No sooner had we arrived at Camp Gantis, a sprawling tented compound which lies at the centre of Abu Ghraib, than a throng of detainees rushed towards the barbed wire, chanting and waving.

One man had a loudspeaker and shouted in faltering English "Where's the freedom Mr Bush?"

Another cried: "They've taken away our freedom, our dignity and our rights."

At that point, the marines leading the tour ordered us all back on the bus.

Interviewing or filming the detainees, we were told, would be a breach of their rights under the Geneva Convention.

The military was at pains to point out that systems of interrogation and detention have been drastically overhauled.

Damage limitation

The new man in charge, General Geoffrey Millar - a former chief of the detention centre at Guantanamo Bay in Cuba - publicly apologised to the people of Iraq for the pictures which were broadcast last week on CBS television.

General Geoffrey Miller
General Miller apologised for the abuse at Abu Ghraib

He vowed that such abuses would never be allowed to happen again.

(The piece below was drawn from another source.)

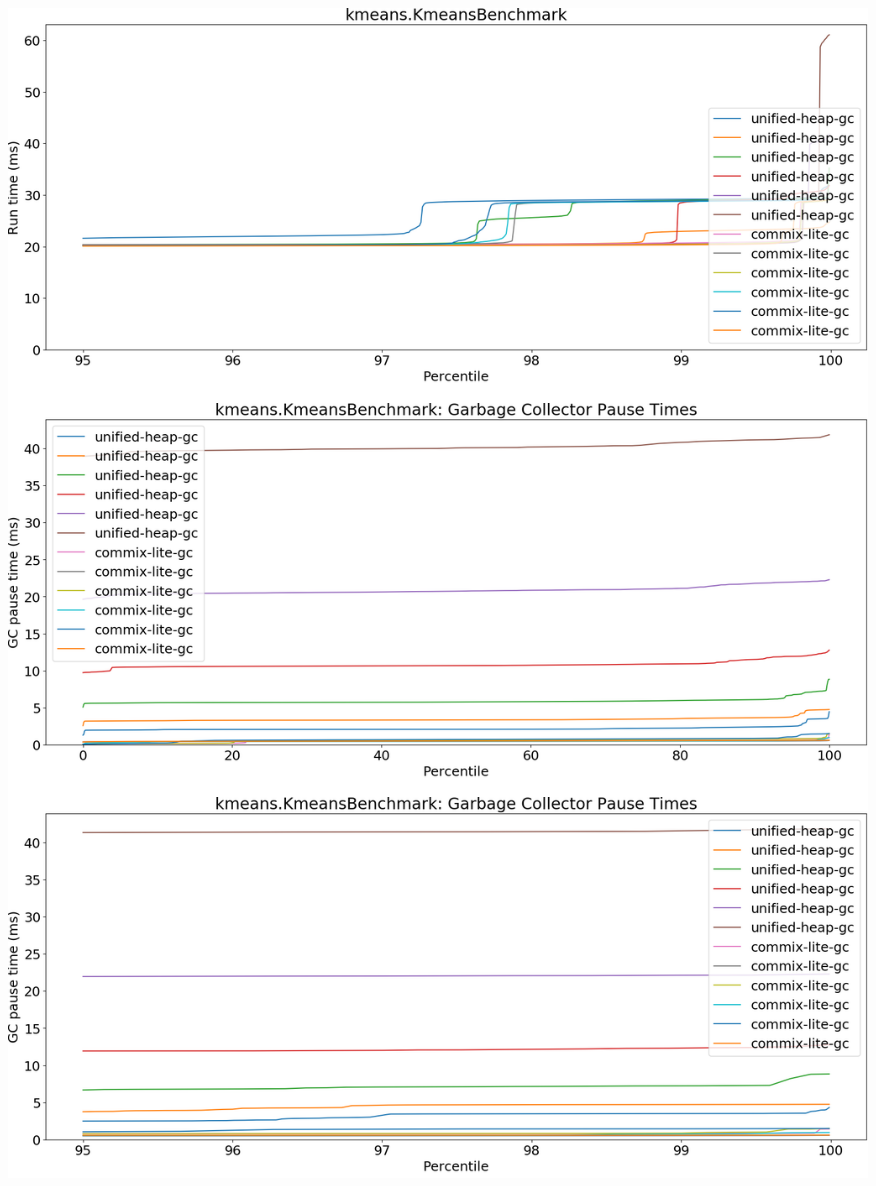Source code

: ![kmeans.KmeansBenchmark](percentile_95plus_kmeans.KmeansBenchmark.png)

![kmeans.KmeansBenchmark: Garbage Collector Pause Times](gc_pause_times_kmeans.KmeansBenchmark.png)

![kmeans.KmeansBenchmark: Garbage Collector Pause Times](gc_pause_times_95plus_kmeans.KmeansBenchmark.png)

The whole point of this visit was damage limitation, no doubt about that.

There has been complete outrage here, and in the Arab world generally, with the publication of these very harrowing pictures last week.

During the visit we were not allowed to actually watch any interrogations take place.

We were kept well away from most of the inmates so it is very difficult to say what has changed.

We only have the Americans' word for it that they have.

But I do sense a very real commitment to ensure these terrible abuses don't happen again as this was a public relations disaster.

Changing procedures, though, will probably prove easier than repairing the damage those terrible pictures have caused to the coalition's reputation among ordinary Iraqis.

People here are saying these are the same cells, and the same methods they knew under Saddam Hussein.

They thought they had been consigned to the dustbin of history, but now it is happening all over again.

I think there's a lot of people in the Arab world saying: "What more don't we know about the coalition, what else haven't they told us?"